Two actors are regularly equivalent for nominal data if in addition to the normal regularity condition they relate to equivalent others in the same category.

The categorical REGE algorithm searches for matches in successive neighborhoods.  For binary data in the first iteration, vertices are classified as sinks, sources or repeaters.  At the next iteration the neighborhoods of all the vertices are considered, two vertices would be classified differently if one neighborhood contained a representative of one of these categories while the other did not.  The next iteration classifies the vertices in terms of the neighborhood's classification in the previous iteration.  The process continues until stable (a maximum of n different categories are possible in a graph of n vertices).

For nominal data the initial categories are included at the first iteration.  The process is easily extended to multiple relations.

From this procedure a similarity matrix can be formed with entries which give the value of the iteration at which vertices were separated into different categories.

Initially the procedure places all vertices in the same category;  or into user specified categories.  Subsequent iterations split the groups into hierarchical clusters.

Input dataset
Name of file containing dataset to be analyzed. Data type: Valued graph - integer values.  Multirelational.

Dataset with starting partition (if any):
A null return will initially place all vertices in a single cluster. For user specified partition enter the name of a data file which contains a partition indicator matrix.  A partition indicator matrix has each row as a separate partition.  Each row is of the form (k1,k2,...,ki...) where ki assigns vertex i to partition ki so that (1 1 2 1 2) assigns vertices 1, 2 and 4 to partition 1 and 3 and 5 to partition 2. 

Convert data to geodesic distances: (Default = 'YES')
Yes performs the analysis on the geodesic distance matrix.
No uses the raw adjacencies.
Note for undirected data the partitioning would be trivial and in this case the YES option should be selected.

Diagram Type: (Default = 'Dendrogram')
The clustering diagram can either be a Tree Diagram or a Dendrogram.

(Output) Equivalence matrix: (Default = 'CATREGEQUIV').
Name of file which contains actor by actor regular similarity matrix described in LOG FILE.

Output partition matrix: (Default = 'CATREGPART').
Name of file which contains a partition indicator matrix corresponding to the single link hierarchical clustering displayed in the LOG FILE.  A value of k in a row labeled i and column j means that vertex j is in partition k at level i.  Vertex k is always a member of partition k and is a representative label for the group. This matrix is not displayed in the LOG FILE. 

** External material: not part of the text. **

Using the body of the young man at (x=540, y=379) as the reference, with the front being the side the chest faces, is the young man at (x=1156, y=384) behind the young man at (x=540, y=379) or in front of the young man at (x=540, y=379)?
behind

LOG FILE Single link hierarchical clustering dendrogram (or tree diagram) of the regular similarity measure. The level at which any pair of actors are aggregated is the point at which both can be reached by tracing from the start to the actors from right to left. Each level corresponds to an iteration, level 1 represents the initial clustering specified in PARAMETERS.  The top level gives strict regular equivalence clusters.  The higher the level the greater the degree of regular equivalence The diagram can be printed or saved. Parts of the diagram can be viewed by moving the mouse to the split point in a tree diagram or the beginning of a line in the dendrogram and clicking. The first click will highlight a portion of the diagram and the second click will display just the highlighted portion. To return to the original right click on the mouse. There is also a simple zoom facility simply change the values and then press enter. If the labels need to be edited (particularly the scale labels) then you should take the partition indicator matrix into the spreadsheet editor remove or reduce the labels and then submit the edited data to Tools>Dendrogram>Draw. 

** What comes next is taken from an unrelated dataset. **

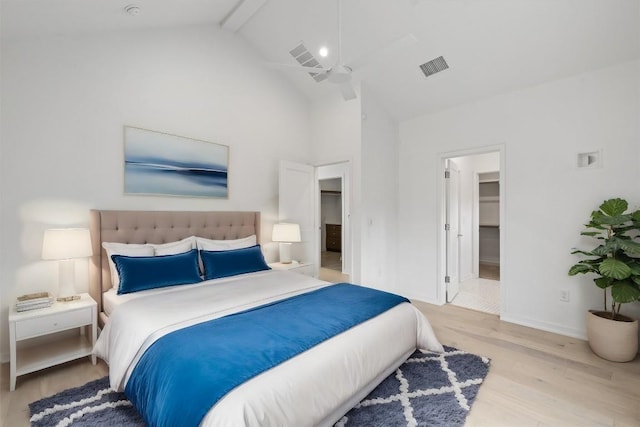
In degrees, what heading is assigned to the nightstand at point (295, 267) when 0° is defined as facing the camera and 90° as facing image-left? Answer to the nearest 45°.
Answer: approximately 315°

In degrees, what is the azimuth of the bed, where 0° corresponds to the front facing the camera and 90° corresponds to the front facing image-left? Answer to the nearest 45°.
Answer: approximately 315°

Behind the dendrogram is an alternative cluster diagram. The columns have been rearranged and labeled.  A '' in row labeled i column label j indicates that vertex j is in a singleton cluster at level i.  An 'X' indicates that vertex j is in a non-trivial cluster at level i, all other members of j's cluster are found by tracing along the row labeled i in both directions from column j until a space is encountered in each direction.  The column labels corresponding to an 'X' which are connected to j's X are all members of j's cluster at level i.

An actor by actor exact similarity matrix.  A k in row i column j means that actor i and j were separated at level k, provided k is less than the value on the diagonal.  If k is equal to the value on the diagonal then i and j are regularly equivalent.



REFERENCES Borgatti S P and Everett M G (1989).  The class of all regular equivalences: algebraic structure and computation.  Social Networks 11, 65-88.

Borgatti S P and Everett M G (1993). Two algorithms for computing regular equivalence, Social Networks 15, 361- 376.